ASSIGNMENT | If a line below falls between the line with "left ear: (364, 215)" and the line with "left hip: (426, 561)", or is one of those two, output it exactly; output nothing else and no pictures.

PROVIDED DATA |
- Opening Delimiter -

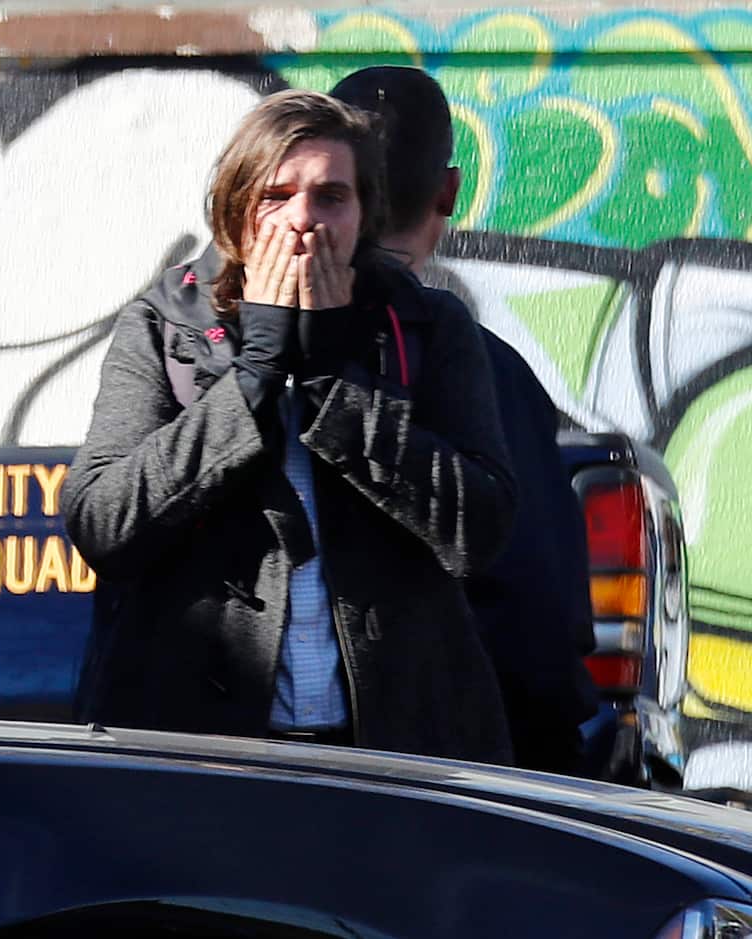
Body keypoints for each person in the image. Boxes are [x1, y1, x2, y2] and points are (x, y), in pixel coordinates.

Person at [61, 89, 517, 764]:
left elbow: (480, 530)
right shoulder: (163, 328)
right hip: (201, 760)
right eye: (276, 196)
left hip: (395, 755)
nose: (303, 219)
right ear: (234, 215)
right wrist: (254, 377)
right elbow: (102, 521)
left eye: (331, 197)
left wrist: (335, 382)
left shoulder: (426, 326)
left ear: (364, 215)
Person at [331, 66, 600, 774]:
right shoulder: (493, 371)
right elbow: (537, 612)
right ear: (449, 191)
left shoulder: (240, 361)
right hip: (452, 776)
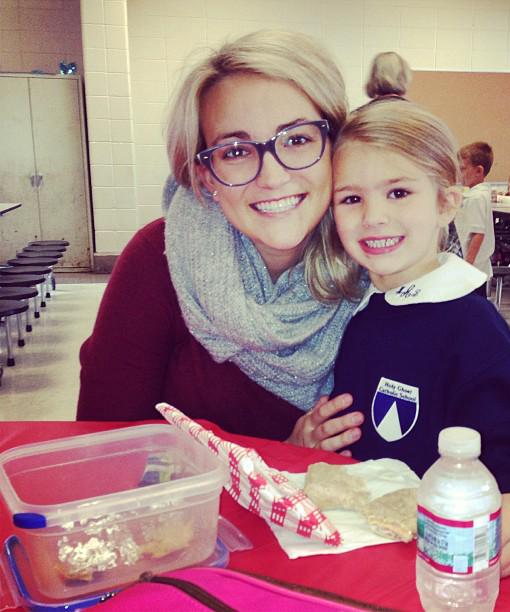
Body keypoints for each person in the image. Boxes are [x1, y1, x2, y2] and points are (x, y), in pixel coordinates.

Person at [76, 30, 363, 450]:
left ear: (335, 145)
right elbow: (102, 448)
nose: (272, 176)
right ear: (206, 175)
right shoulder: (156, 261)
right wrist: (283, 457)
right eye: (235, 151)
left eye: (298, 139)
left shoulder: (372, 257)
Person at [323, 100, 510, 577]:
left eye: (398, 192)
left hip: (426, 561)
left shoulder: (473, 329)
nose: (373, 216)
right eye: (351, 199)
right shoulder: (356, 309)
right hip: (355, 546)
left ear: (447, 203)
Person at [454, 142, 495, 297]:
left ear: (479, 171)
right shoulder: (478, 195)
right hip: (478, 267)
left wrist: (467, 265)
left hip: (473, 268)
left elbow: (478, 234)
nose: (460, 174)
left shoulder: (476, 198)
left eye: (463, 169)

- Closing Delimiter -

TASK RESPONSE |
left ear: (364, 215)
Person at [331, 66, 600, 774]:
right shoulder: (493, 371)
right elbow: (537, 612)
right ear: (449, 191)
left shoulder: (240, 361)
right hip: (452, 776)
Body keypoints for each person in the image. Boxes are [x1, y1, x2, y2] and points are (x, y), in pixel coordinates.

Person at [76, 30, 363, 450]:
left ear: (335, 145)
right elbow: (102, 448)
nose: (272, 176)
right ear: (206, 175)
right shoulder: (156, 261)
right wrist: (283, 457)
right eye: (235, 151)
left eye: (298, 139)
left shoulder: (372, 257)
Person at [323, 100, 510, 577]:
left eye: (398, 192)
left hip: (426, 561)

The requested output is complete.